==== TEXTO DEL DOCUMENTO ====

Con el anuncio de Cesc Fábregas de colgar las botas, ya no queda en activo ninguno de los 22 titulares de la final de la Champions 2006. Ese Barça 2-Arsenal 1 en París significó la segunda Copa de Europa para el Barça. La primera de Laporta. La segunda la conquistó con Guardiola y ahora quiere la tercera con Xavi. La plantilla que ayer se puso en marcha no es la favorita, en las casas de apuestas, para levantarla. Pero el entrenador dijo, la pasada semana, que el objetivo no debe ser llegar a octavos sino intentar ganar la Champions. Después, alcanza o no alcanza.
En los últimos años ha sido una cuestión futbolística y física, ante el ritmo endiablado de los rivales de altura. El pasado curso, sin embargo, el Barça ya compitió bien en Múnich y en los dos encuentros ante el Inter, finalista de la competición. Mirando el equipo que sacó Rijkaard en París y el que, a falta de refuerzos, tendrá Xavi ahora, no parece que estemos tan lejos.

==== DATOS PARA EXAMINAR ====

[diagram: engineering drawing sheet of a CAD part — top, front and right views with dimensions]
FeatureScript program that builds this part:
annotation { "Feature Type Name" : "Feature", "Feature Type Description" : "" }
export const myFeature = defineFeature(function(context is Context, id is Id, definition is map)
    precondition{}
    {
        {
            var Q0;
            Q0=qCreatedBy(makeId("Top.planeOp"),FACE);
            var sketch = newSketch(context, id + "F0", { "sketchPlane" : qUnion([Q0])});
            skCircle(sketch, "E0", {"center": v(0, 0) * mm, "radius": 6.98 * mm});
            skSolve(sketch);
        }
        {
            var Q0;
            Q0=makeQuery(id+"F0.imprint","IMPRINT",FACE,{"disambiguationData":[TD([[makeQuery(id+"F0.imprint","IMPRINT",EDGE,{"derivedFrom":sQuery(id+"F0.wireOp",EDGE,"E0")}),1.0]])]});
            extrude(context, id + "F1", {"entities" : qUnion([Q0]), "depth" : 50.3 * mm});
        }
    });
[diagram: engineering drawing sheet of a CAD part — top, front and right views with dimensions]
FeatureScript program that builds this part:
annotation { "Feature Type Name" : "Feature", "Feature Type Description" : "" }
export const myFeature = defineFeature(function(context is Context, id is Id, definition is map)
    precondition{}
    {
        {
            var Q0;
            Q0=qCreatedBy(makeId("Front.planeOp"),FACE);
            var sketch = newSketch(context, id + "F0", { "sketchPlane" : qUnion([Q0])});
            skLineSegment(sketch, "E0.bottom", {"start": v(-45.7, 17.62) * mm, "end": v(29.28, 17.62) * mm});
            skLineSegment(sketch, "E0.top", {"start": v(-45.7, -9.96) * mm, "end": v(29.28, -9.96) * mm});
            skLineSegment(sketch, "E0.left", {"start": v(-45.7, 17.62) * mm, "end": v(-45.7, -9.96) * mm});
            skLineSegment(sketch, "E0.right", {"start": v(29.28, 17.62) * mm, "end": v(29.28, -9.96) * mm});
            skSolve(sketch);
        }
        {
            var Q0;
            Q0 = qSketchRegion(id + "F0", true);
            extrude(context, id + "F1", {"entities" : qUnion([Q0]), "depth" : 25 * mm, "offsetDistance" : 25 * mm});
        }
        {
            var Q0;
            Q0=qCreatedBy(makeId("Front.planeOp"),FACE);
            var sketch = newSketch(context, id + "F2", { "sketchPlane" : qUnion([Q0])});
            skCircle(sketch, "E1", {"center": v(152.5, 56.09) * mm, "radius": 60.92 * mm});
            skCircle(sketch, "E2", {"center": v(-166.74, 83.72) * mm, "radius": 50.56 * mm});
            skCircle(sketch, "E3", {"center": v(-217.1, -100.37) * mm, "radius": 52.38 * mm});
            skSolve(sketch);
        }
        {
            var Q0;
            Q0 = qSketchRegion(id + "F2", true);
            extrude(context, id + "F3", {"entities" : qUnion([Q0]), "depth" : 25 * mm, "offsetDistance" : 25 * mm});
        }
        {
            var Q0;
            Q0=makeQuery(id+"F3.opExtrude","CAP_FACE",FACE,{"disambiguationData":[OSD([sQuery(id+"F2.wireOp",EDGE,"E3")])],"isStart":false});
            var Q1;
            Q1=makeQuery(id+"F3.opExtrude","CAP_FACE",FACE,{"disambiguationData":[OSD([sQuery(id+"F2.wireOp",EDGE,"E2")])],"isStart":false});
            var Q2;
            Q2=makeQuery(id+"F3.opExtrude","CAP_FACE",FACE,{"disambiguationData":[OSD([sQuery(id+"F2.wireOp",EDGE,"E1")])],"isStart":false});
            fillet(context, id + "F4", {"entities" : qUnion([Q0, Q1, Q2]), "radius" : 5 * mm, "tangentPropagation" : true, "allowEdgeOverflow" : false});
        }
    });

====

INSTRUCCIONES DE TRABAJO:
1. Imprime el fragmento del texto sobre el Barça y la Champions desde "Con el anuncio" hasta "o no alcanza.".
2. Responde estas preguntas con lo que dice el texto sobre el Barça y la Champions:
(a) ¿Cuál fue el resultado de la final de la Champions 2006 en París?
(b) Según el entrenador, ¿cuál debe ser el objetivo en lugar de llegar a octavos?
(c) ¿Qué equipo, finalista de la competición, se enfrentó dos veces al Barça el pasado curso?
3. Retoma el texto sobre el Barça y la Champions y continúalo a partir de su última oración.

RESPUESTAS:
1.
Con el anuncio de Cesc Fábregas de colgar las botas, ya no queda en activo ninguno de los 22 titulares de la final de la Champions 2006. Ese Barça 2-Arsenal 1 en París significó la segunda Copa de Europa para el Barça. La primera de Laporta. La segunda la conquistó con Guardiola y ahora quiere la tercera con Xavi. La plantilla que ayer se puso en marcha no es la favorita, en las casas de apuestas, para levantarla. Pero el entrenador dijo, la pasada semana, que el objetivo no debe ser llegar a octavos sino intentar ganar la Champions. Después, alcanza o no alcanza.

2.
(a) Barça 2-Arsenal 1.
(b) Intentar ganar la Champions.
(c) El Inter.

3.
¿Hay mucha diferencia entre el mejor Valdés y el mejor Ter Stegen? ¿Entre Oleguer y Koundé, a quién escogería como lateral? ¿Y entre Van Bronckhorst y Balde? ¿Araujo es el nuevo Puyol? ¿Márquez era mucho más fiable que Christensen?
En un medio campo con Edmilson, Van Bommel y Deco, prefiero a De Jong, Pedri y Gündogan, aunque Xavi no vea a ninguno de ellos como mediocentro ideal. Delante, estaban Giuly, Eto’o y Ronaldinho. Tremendo, pero Dembélé, Lewandowski y Ansu (o Raphinha o Abde) tienen talento para asustar a cualquier defensa europea que se precie. Por cierto, en París Andrés Iniesta entró en el descanso y marcó la diferencia. Él sí sigue activo, a los 39, un crack.